Tugas Pengerjaan:
a - Ulangi bagian dari teks tentang pengungsi Rohingya, mulai dari "Namun Rohingya mengaku" dan terus sampai "Rakhine, kepada Reuters.".
b - Berdasarkan teks tentang pengungsi Rohingya, jelaskan mengapa para pengungsi menolak kartu verifikasi nasional (NVC) yang ditawarkan Myanmar.

Bagian Dokumen:

Hampir satu juta Muslim Rohingya tinggal di berbagai kamp di distrik Cox's Bazar dekat perbatasan Myanmar- Bangladesh setelah melarikan diri untuk menghindari pembantaian militer pada 2017 yang terjadi Myanmar yang mayoritas beragama Buddha.
Dua puluh pengungsi Muslim Rohingya dan tujuh pejabat Bangladesh mengunjungi Maungdaw Township dan desa-desa terdekat di Negara Bagian Rakhine pada Jumat untuk mengecek rencana pemukiman kembali pengungsi Rohingya di Myanmar.
Namun Rohingya mengaku tidak puas setelah melihat persiapan repatriasi. Mereka menyatakan tak akan kembali kecuali terjamin keamanannya dan mendapatkan status kewarganegaraan.
"Kami tidak ingin disekap di kamp-kamp. Kami ingin mendapatkan lagi tanah kami dan kami akan membangun rumah kami sendiri di sana," kata Oli Hossain, salah satu pengungsi yang mengunjungi Rakhine, kepada Reuters.
"Kami hanya mau kembali jika mendapatkan kewarganegaraan dan hak-hak kami," kata ayah enam anak itu.
Baca juga: Tim Rohingya kunjungi Myanmar untuk kemungkinan repatriasi
Myanmar menawarkan kartu verifikasi nasional Rohingya (NVC), tetapi pengungsi Rohingya menganggap itu tak cukup.
"Myanmar adalah tempat kelahiran kami dan kami adalah warga negara Myanmar dan akan pulang bersama kewarganegaraan kami," kata pengungsi bernama Abu Sufian.
"Kami tidak akan mau menerima NVC. Ini hanya menandakan Rohingya sebagai orang asing," kata pria berusia 35 tahun tersebut.
Sejumlah pejabat Bangladesh sudah beberapa kali mengunjungi Myanmar sebagai bagian dari upaya repatriasi. Namun, kunjungan kali ini adalah yang pertama bagi pengungsi Rohingya sejak 2017.

Cuplikan Data:
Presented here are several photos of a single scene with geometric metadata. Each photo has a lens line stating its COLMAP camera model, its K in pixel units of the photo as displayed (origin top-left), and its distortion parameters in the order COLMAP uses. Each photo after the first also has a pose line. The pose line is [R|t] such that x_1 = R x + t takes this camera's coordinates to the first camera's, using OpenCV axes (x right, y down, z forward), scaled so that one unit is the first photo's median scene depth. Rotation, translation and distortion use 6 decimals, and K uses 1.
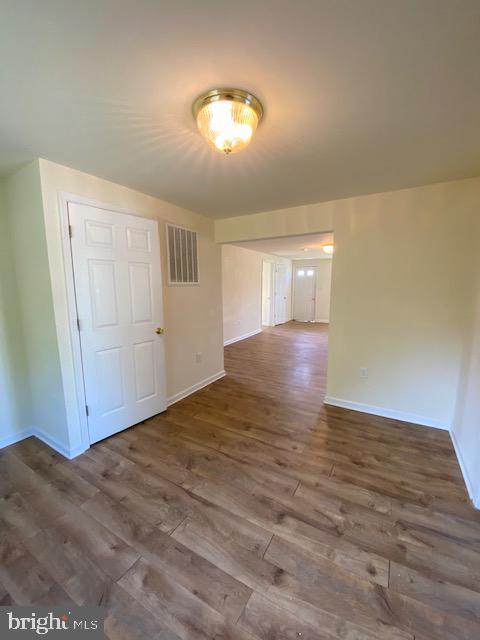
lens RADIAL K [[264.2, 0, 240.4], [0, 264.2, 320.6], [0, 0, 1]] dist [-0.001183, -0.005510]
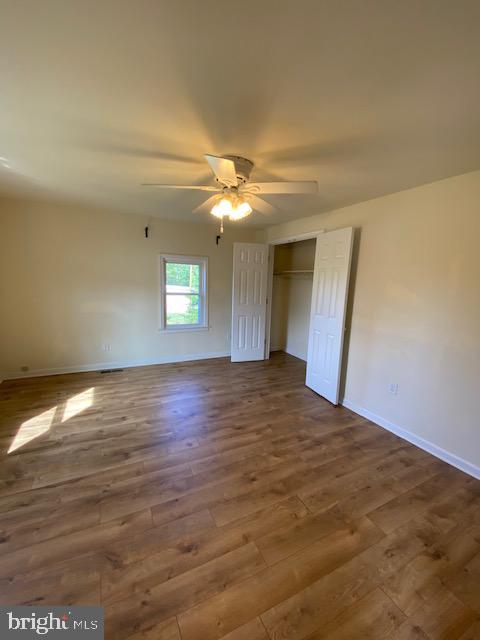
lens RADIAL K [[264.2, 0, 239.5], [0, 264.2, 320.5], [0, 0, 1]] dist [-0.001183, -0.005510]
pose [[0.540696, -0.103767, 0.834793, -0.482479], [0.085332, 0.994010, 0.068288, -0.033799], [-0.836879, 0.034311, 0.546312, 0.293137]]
...
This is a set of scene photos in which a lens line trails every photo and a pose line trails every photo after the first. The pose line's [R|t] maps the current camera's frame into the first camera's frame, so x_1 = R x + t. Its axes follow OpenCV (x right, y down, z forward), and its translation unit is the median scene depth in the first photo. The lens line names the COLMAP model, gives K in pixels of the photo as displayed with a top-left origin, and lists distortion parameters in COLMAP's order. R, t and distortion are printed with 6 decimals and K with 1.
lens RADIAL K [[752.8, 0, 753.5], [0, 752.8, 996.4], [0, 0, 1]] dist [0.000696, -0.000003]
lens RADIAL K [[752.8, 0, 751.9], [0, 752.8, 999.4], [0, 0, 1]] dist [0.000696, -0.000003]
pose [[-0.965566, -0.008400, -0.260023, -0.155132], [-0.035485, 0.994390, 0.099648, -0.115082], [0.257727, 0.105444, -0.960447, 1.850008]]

Jawaban Berurutan:
a -
Namun Rohingya mengaku tidak puas setelah melihat persiapan repatriasi. Mereka menyatakan tak akan kembali kecuali terjamin keamanannya dan mendapatkan status kewarganegaraan.
"Kami tidak ingin disekap di kamp-kamp. Kami ingin mendapatkan lagi tanah kami dan kami akan membangun rumah kami sendiri di sana," kata Oli Hossain, salah satu pengungsi yang mengunjungi Rakhine, kepada Reuters.

b - Para pengungsi menolak NVC karena menurut mereka kartu itu hanya menandakan Rohingya sebagai orang asing. Mereka menganggap Myanmar tempat kelahiran mereka dan diri mereka warga negara Myanmar, sehingga mereka ingin pulang dengan status kewarganegaraan.